**Supplied text:**
::::::::::
# spiders on grapes?



## kitten (Apr 26, 2009)

i dont know if i am posing this in the right area or not but does anyone here grow your own grapes? 

and those of you that do do you have issues with spiders? how do you get rid of them? i have read up on it and found some recipes to spray that include vinegar and lavendar oil but i was afraid that would affect the grapes... just thought i would stop in and ask you guys what you thought...

any info at all will be welcome


----------



## Tom (Apr 26, 2009)

Are you talking about when its time for picking?
If so, a little "protien" won't hurt. The vineyards dont spray the spiders off just before picking. 
Relax have a glass of wine.


----------



## Racer (Apr 26, 2009)

Don't spray anything on your grapes near harvest (unless you want that taste in your wine). If you find any "floaters" in with your de-stemmed and crushed grapes go ahead and remove them but dont think they'll hurt your wine, it will be o.k. with or without them.


----------



## Manimal (Apr 26, 2009)

Spiders are most likely beneficial creatures to have living in your vine canopy. They don't harm the fruit and since they prey on insects they may help keep harmful pest populations at bay. Once you've harvested your grapes, you should sort them to cut out any rotten or damaged fruit and while you do this, you can remove any critters as you discover them. If a few get in the must, no big deal. However, there are some insects that are worth paying attention to as they can taint your wine... up here in Ontario we have had an explosion of Multi-coloured Asian Ladybird Beetles (MALB) in the past decade or so, and they give off a foul-smelling compound that can be detected at only a few parts per billion. They look almost like regular ladybugs. In 2001, when these insects first started to appear in large numbers, tens of thousands of liters of commercial wine had to be dumped due to ladybug taint. Since then, commercial wineries have been very successful at eliminating this problem through various viticultural and winemaking approaches, but for the home winemaker, I'd be extra wary of any ladybugs on your vines... even touching them with your fingers to pull them off the fruit can cause them to release the foul-smelling compound. You need to remove them by shaking or by pulling them off with metal implements such as pruners. The resulting taint in the wine is akin to rotten peanuts and can range from mild to very severe depending on the number of ladybugs in the must.


----------



## kiljoy (May 12, 2009)

I live on the lake and the amount of spiders here are crazy! I pick the bunches and put them in buckets. Then I fill the buckets with hose water and wait a few minutes. Spiders, earwhigs, etc. start to float to the top. Then I pull each bunch out one by one and spray them off with the shower setting on my hose and transfer into a another bucket. Still there are some left. You can't get them all.


----------
::::::::::
**Source material:**
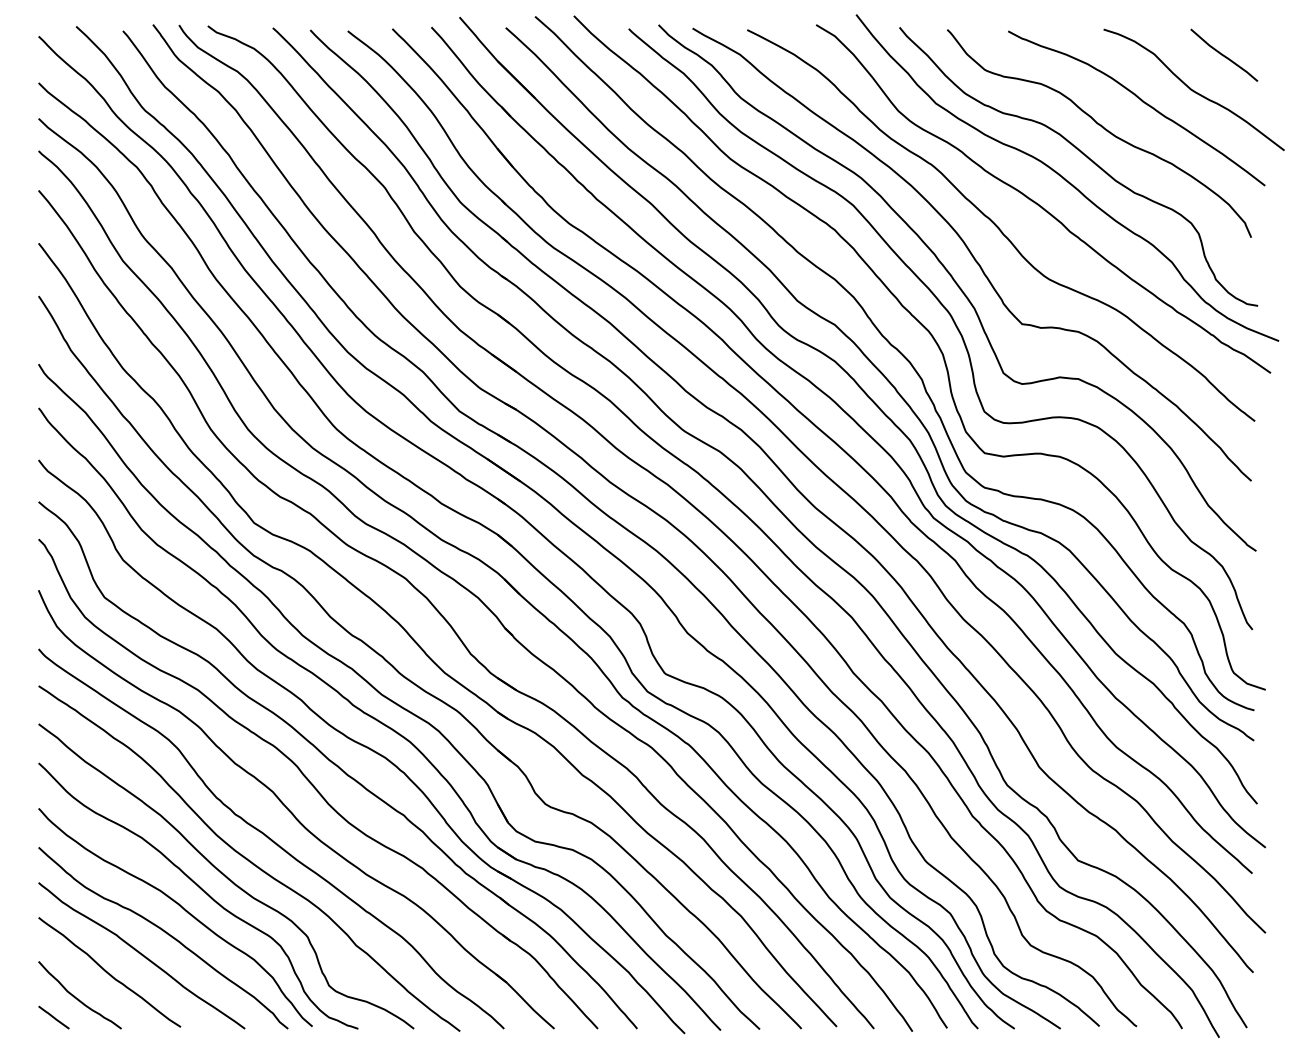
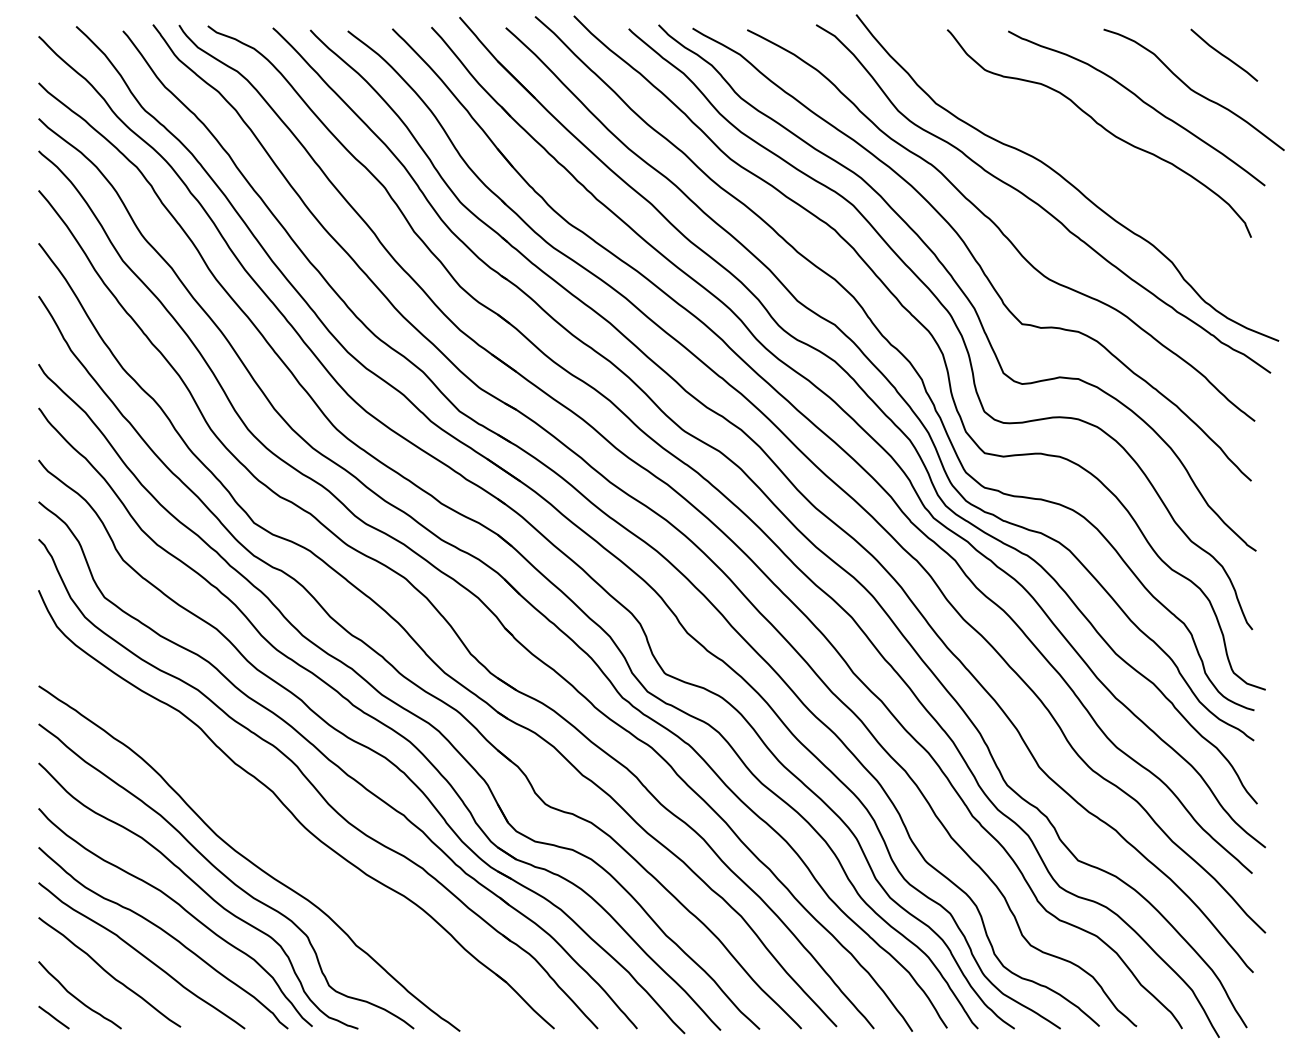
curve at (1086, 157): present -> none
curve at (271, 838): present -> none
::::::::::
**Job 1:**
Answer these questions from the spiders-on-grapes thread:
(a) Besides vinegar, what ingredient do the spray recipes kitten read about include?
(b) In what year did tens of thousands of liters of commercial wine have to be dumped because of ladybug taint?
(c) What does kiljoy fill the buckets of picked bunches with?
**Job 2:**
Repeat the passage of the spiders-on-grapes thread starting with "If so, a little" and going on through "Racer (Apr 26, 2009)".
The listing is material apart from the spiders-on-grapes thread.

**Exercise answer 1:**
(a) Lavender oil.
(b) 2001.
(c) Hose water.

**Exercise answer 2:**
If so, a little "protien" won't hurt. The vineyards dont spray the spiders off just before picking. 
Relax have a glass of wine.


----------



## Racer (Apr 26, 2009)